Viktor Lukovenko, connu comme l’un des « technologues politiques » de Prigozhin, a fondé le bureau burkinabé de l’African Initiative, mais a quitté son poste au cours des derniers mois. Ancien nationaliste russe au passé criminel, M. Lukovenko a purgé une peine de cinq ans de prison pour avoir agressé à Moscou un citoyen suisse qui est décédé par la suite.
Nous avons contacté African Initiative pour obtenir un commentaire. Son bureau à Moscou a confirmé avoir reçu nos questions, mais n’a pas répondu. Nous avons également contacté le gouvernement russe, mais n’avons pas reçu de réponse.
En février, en réponse à un rapport du département d’État américain, un article publié sur le site web d’African Initiative indiquait que son comité de rédaction « insiste sur le fait que son objectif est de diffuser des connaissances sur l’Afrique en Russie et de populariser la Russie dans les pays africains », en donnant « à divers Africains l’occasion de se faire entendre, y compris en ce qui concerne leurs critiques des pays occidentaux ».
Entre-temps, l’organisation continue d’intensifier ses activités de sensibilisation au Sahel.

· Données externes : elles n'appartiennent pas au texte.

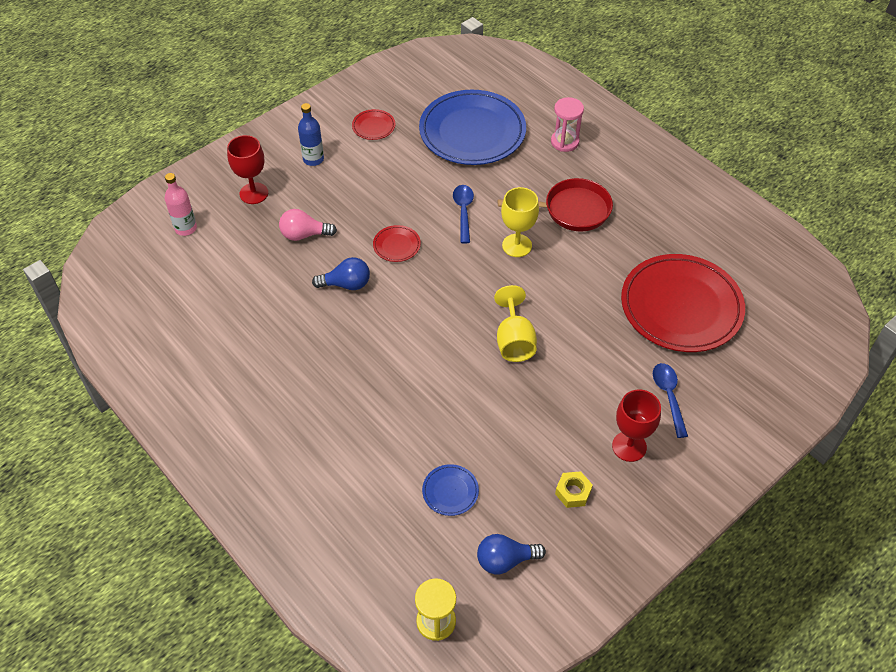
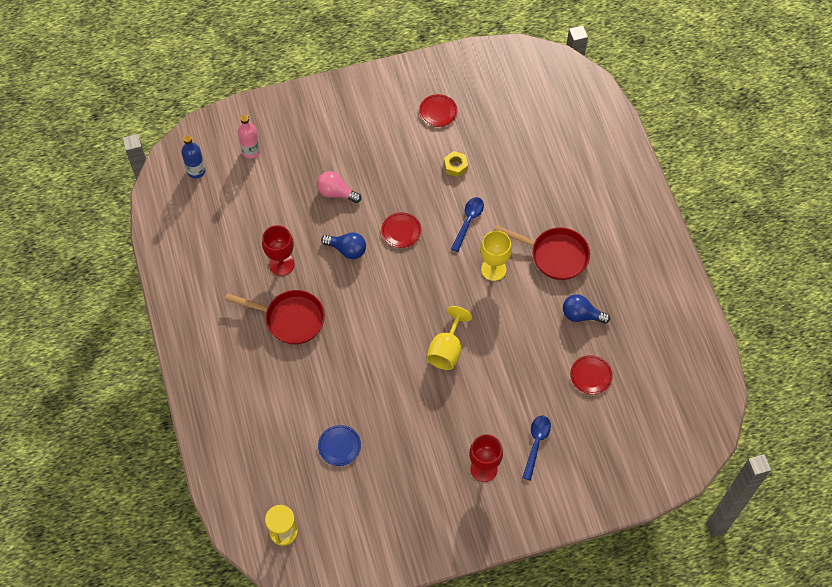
camera: 25 degrees right, 10 degrees up
(254, 193) = (315, 139): red goblet -> red goblet (281, 264)
(313, 159) = (375, 125): blue bottle -> blue bottle (196, 171)
(318, 377) = (290, 319): none -> red pan
(472, 132) = (515, 148): blue plate -> none
(505, 560) = (351, 511): blue light bulb -> blue light bulb (581, 315)
(564, 142) = (586, 188): pink hourglass -> none
(573, 492) = (424, 485): yellow nut -> yellow nut (455, 166)
(681, 307) = (591, 375): red plate -> red plate, size x0.41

Au cours de la dernière semaine d’août, une centaine d’étudiants burkinabés ont assisté à une conférence sur les possibilités de formation en Russie.
« J’ai appris à connaître la culture russe et les relations entre nos gouvernements », a déclaré un adolescent souriant portant un tee-shirt avec le logo de l’African Initiative dans une vidéo enregistrée après la discussion.